Thankfully, she’s on record as stating that Miss Anthropocene is her best work. It’s undoubtedly a body of work that carries on her now well-established tradition of releasing music that is incredibly difficult to define in words, with the genre-fluidity seen in the drum and bass sounds of 4ÆM, the ethereal pop of Violence, and the heartbreaking electro-acoustic Delete Forever.

Prior to the release of this climate change concept album, Grimes had quickly gone from being known only to music aficionados to something of a celebrity when it was revealed she was dating billionaire inventor Elon Musk (the two had bonded via Twitter after a shared pun regarding Roko’s basilisk). Grimes and the Tesla/SpaceX founder recently had their first child together.

I’ve never made anything good in a mature and sensible manner.

“I’ve always said what I mean,” Grimes says as we begin chatting (she’s known to friends as ‘c’, not only because it’s the first letter of her name, but also because she likes the fact it’s a common denotation for the speed of light).

“Like, to a fault.” She’s speaking to the issue she’s had with being misrepresented in the media and having quotes taken out of context. It’s sad that even authenticity has a downside in this day and age.

Something of a cultural gatekeeper, she knows that some believe her name comes from Frank Grimes, a character from The Simpsons.

“Frank Grimes is an iconic episode and I retroactively don’t mind being accidentally named after it.”

Some of her other interests include watching UFC fights, anime (which can be seen in the cover art she always creates herself) and her musical tastes range from Post Malone and Mariah Carey, all the way to Aphex Twin and Tool.

After revisiting the incredibly intense process that went into the creation of Visions, Grimes reveals that “the album I’m making now is being created in a similarly dramatic fashion. I disagree with moderation. Art is the distillation of humanity, emotions, time and consciousness. Art is pain. I’ve never made anything good in a mature and sensible manner.”
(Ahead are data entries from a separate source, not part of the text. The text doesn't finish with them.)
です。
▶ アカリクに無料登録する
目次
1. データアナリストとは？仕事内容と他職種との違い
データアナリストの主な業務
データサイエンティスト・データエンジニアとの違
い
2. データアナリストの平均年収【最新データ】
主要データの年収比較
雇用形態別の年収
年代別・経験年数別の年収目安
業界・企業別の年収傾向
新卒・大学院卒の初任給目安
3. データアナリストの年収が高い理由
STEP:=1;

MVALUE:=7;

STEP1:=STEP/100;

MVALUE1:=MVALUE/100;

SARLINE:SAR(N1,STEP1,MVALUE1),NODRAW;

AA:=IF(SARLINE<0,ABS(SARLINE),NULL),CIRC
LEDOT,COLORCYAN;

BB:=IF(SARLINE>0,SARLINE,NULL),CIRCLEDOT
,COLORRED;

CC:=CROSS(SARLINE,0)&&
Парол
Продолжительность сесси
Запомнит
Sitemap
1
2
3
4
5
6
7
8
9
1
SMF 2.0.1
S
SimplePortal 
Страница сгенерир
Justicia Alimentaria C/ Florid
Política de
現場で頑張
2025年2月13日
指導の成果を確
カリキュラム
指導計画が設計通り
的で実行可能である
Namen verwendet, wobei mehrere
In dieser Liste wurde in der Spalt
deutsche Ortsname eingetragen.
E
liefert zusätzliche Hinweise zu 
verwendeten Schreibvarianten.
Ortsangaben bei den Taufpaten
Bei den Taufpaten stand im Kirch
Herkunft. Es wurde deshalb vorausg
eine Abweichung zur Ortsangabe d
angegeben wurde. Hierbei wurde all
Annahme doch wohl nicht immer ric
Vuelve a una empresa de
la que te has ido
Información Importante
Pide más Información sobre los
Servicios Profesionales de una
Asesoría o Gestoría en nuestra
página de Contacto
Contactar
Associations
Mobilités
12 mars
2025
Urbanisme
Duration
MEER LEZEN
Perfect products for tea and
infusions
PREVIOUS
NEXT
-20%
It certainly makes sense that she draws on such lofty concepts for the channelling that is her music, and yet she also displays some modesty when discussing her achievements.

“My songwriting has improved,” Grimes says. “Or devolved, depending on who you ask! My new music is way darker than Miss Anthropocene. That album feels so far in the past, it’s insane. The world has irreparably changed since I put out that album, as have I.”